Output ranges from 30-700 kW.

The system on show from the Veto range was imported by David Matuschka, well-known as the importer of Karasaws.

David has a 30 kW Veto installed in his house and said it performs ‘as competently as he has come to expect of Finnish-designed machinery’.
“I fuel it with chipped up branches that are otherwise just waste,” He said.

“It seems to cope with fairly rough material and the feed system just brings it all in with no blockages.

“It is far cheaper than using bottled LPG and a hell of a lot easier and more energy-efficient than firewood. And there is no smoke and hardly any ash.”

Across the world many companies are trying to turn wood waste into electricity.

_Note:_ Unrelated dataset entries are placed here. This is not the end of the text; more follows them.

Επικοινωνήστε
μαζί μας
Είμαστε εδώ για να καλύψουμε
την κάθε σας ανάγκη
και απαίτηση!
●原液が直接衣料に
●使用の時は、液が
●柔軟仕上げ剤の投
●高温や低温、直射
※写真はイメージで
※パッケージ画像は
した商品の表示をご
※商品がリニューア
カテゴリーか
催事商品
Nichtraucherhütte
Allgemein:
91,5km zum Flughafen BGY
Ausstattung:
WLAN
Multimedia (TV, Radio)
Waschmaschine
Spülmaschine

While companies in Germany, Finland, the USA, Belgium and China are working on ‘gasifier’ prototypes, in India hundreds of gasifiers are in regular use.

A small Ankur 10 kilowatt electrical output (10 kW-e) gasifier, used in about 150 Indian villages to power mini-grids using agricultural and forestry waste, will also be on display at the Bioenergy Precinct.

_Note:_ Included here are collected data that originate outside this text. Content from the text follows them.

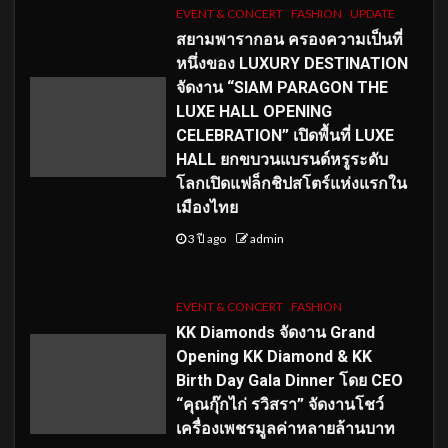
EVENT & CONCERT
FASHION
UPDATE
สยามพารากอน ครองความเป็นที่
หนึ่งของ LUXURY DESTINATION
จัดงาน “SIAM PARAGON THE
LUXE HALL OPENING
CELEBRATION” เปิดพื้นที่ LUXE
HALL ยกขบวนแบรนด์หรูระดับ
โลกเปิดแฟล็กชิปสโตร์แห่งแรกใน
เมืองไทย
3 ปี ago
admin
EVENT & CONCERT
FASHION
KK Diamonds จัดงาน Grand
Opening KK Diamond & KK
Birth Day Gala Dinner โดย CEO
“คุณกุ๊กไก่ รวิสรา” จัดงานโชว์
เครื่องเพชรมูลค่าหลายล้านบาท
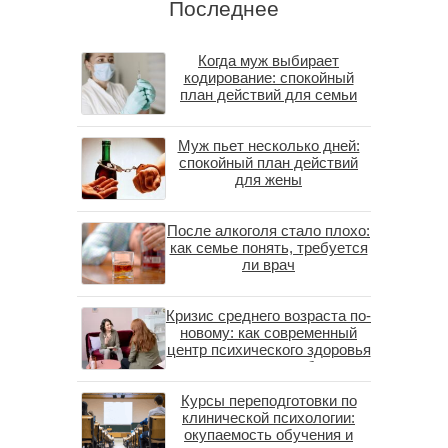
Последнее
Когда муж выбирает
кодирование: спокойный
план действий для семьи
Муж пьет несколько дней:
спокойный план действий
для жены
После алкоголя стало плохо:
как семье понять, требуется
ли врач
Кризис среднего возраста по-
новому: как современный
центр психического здоровья
помогает пересобрать
личность без таблеток
Курсы переподготовки по
(методы ДПДГ и КПТ)
клинической психологии:
окупаемость обучения и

Larger gasifiers being used by industries to produce heat, or heat and electricity, have outputs of up to 500 kW, enough to satisfy electricity needs for more than 500 average Australian households.

While gasification of wood is a bioenergy technology that has been around for over 100 years, what has eluded developers and manufacturers till now is how to get the produced gas clean enough to run a spark ignition motor.

If tars or abrasive ash enter the cylinders the resulting wear means only a short working life before an expensive overhaul.

Many of the modern gasifier manufacturers claim to have triumphed over this problem.

However gasification is also one way to produce the high temperatures needed for firing brick kilns or providing preheating for other high temperature industrial treatments.

A major function of the Bioenergy Precinct will be to provide information, including costs, rates of return and pay back periods for various bioenergy technologies.

Liz Hamilton, Senior Bioenergy Officer with the Victorian Department of Primary Industry, will be at the event to provide information.

Liz is also the driving force behind the Victorian Bioenergy Network, which regularly brings industry and government members together to share information and educate each other.

The VBN currently has over 500 people on its mailing list and is an established resource for information on bioenergy.
The Precinct will also feature Andrew Lang, a board member of the World Bioenergy Association.

Andrew has knowledge of global bioenergy developments and equipment used in Scandinavia for harvesting and handling biomass.

Both Liz and Andrew have benefited from Gottstein Fellowships to study bioenergy development in North America and Scandinavia respectively, and will be happy to talk about bioenergy developments in Australia and elsewhere.